In an effort to ensure the success of the implementation of the recommendations made for the industry, the special taskforce proposes the establishment of a dedicated time-based transformation management organisation, TMO, to coordinate implementation of the industry-wide transformation roadmap, manage the overall transition to deliver the new industry structure it has recommended. Ideally, the taskforce said that the TMO should be inaugurated and activities kick-started immediately the draft PIB and other committee reports are presented to the president.

The terms of reference of the TMO will be to coordinate overall industry, change management activities, oversee initial setting up of the new post-PIB institutions, continuously monitor/track implementation status, scope, risks and issues and constantly engage key stakeholders, for example, the National Assembly, the general public etc. before and after the PIB has been passed. Moreover, it recommended that the president should appoint a TMO leader with proven competence in leading a large scale industry/organisational strategic initiatives.

The TMO’s leadership will be on a full-time basis and empowered to hire all resources required (financial, technical etc) to deliver on its mandate. Other key attributes of the TMO which include representation from the special taskforce on corporate governance & controls and PIB committees in TMO to ensure continuity, dedicated staff from existing institutions on a full-time basis for a minimum of two years, availability of part-time members from other institutions on a need basis and existence of a budget for the TMO and procurements, will not be subjected to the Public Bureau Procurement Act in order to ensure tight deadlines for the industry transformation to be realised.

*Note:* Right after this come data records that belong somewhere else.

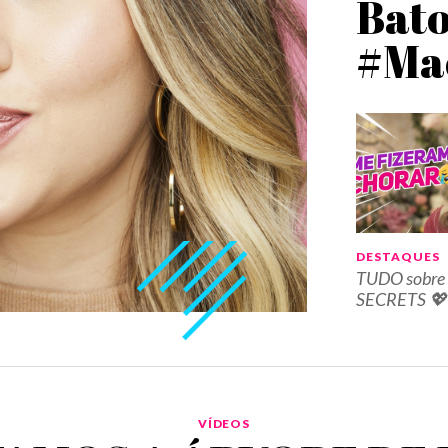
Bat
#Ma
DESTAQUES
TUDO sobre
SECRETS 💖
VÍDEOS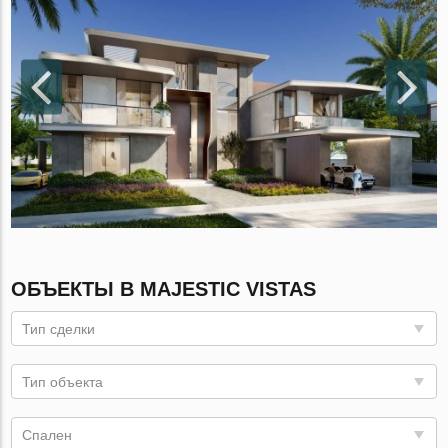
ОБЪЕКТЫ В MAJESTIC VISTAS
Тип сделки
Тип объекта
Спален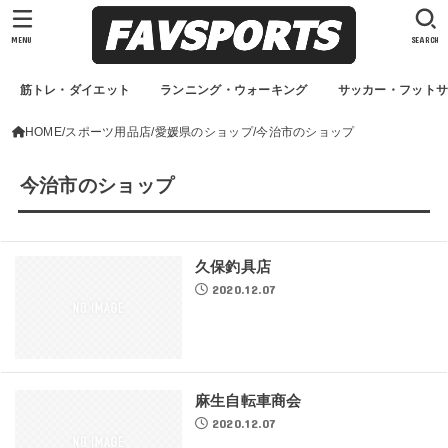
MENU
SEARCH
筋トレ・ダイエット
ランニング・ウォーキング
サッカー・フット
HOME
スポーツ用品店
愛媛県のショップ
今治市のショップ
今治市のショップ
久保釣具店
2020.12.07
麻生自転車商会
2020.12.07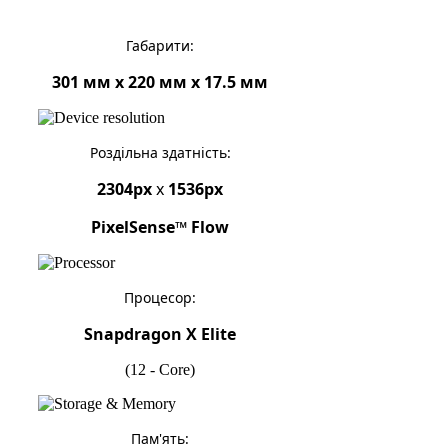
Габарити:
301 мм x 220 мм x 17.5 мм
Роздільна здатність:
2304px
x
1536px
PixelSense™ Flow
Процесор:
Snapdragon X Elite
(12 - Core)
Пам'ять: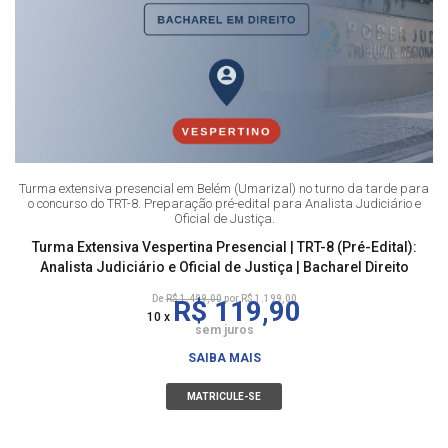
Turma extensiva presencial em Belém (Umarizal) no turno da tarde para
o concurso do TRT-8. Preparação pré-edital para Analista Judiciário e
Oficial de Justiça.
Turma Extensiva Vespertina Presencial | TRT-8 (Pré-Edital):
Analista Judiciário e Oficial de Justiça | Bacharel Direito
De
R$ 1.499,00
por R$ 1.199,00
R$ 119,90
10 x
sem juros
SAIBA MAIS
MATRICULE-SE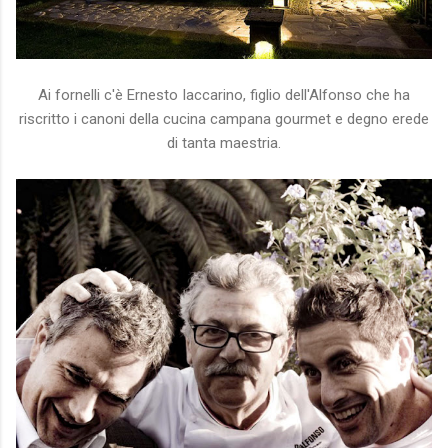
Ai fornelli c'è Ernesto Iaccarino, figlio dell'Alfonso che ha
riscritto i canoni della cucina campana gourmet e degno erede
di tanta maestria.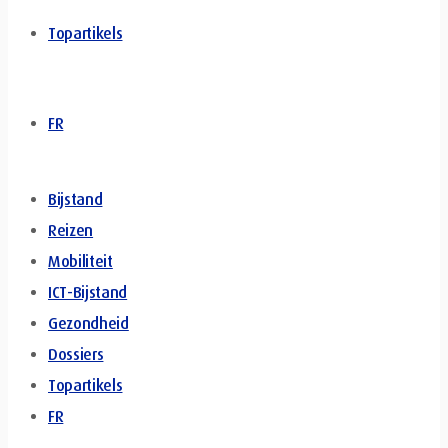
Topartikels
FR
Bijstand
Reizen
Mobiliteit
ICT-Bijstand
Gezondheid
Dossiers
Topartikels
FR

According to the task-force  the overall success in implementing the recommendations depends on the readiness of the government to promote and sustain key reform initiatives across the sector. The government must have the political will to implement and sustain recommended initiatives, establish a dedicated TMO to drive the entire transformation effort. There is also the need for the passage of the PIB without fundamental modifications by the National Assembly. Finally, it said that Stakeholders buy-in for the programme at industry and institution level should be achieved through regular interactions that would ensure extensive awareness and consultation as well as availability of adequate funding for the programme as and when required.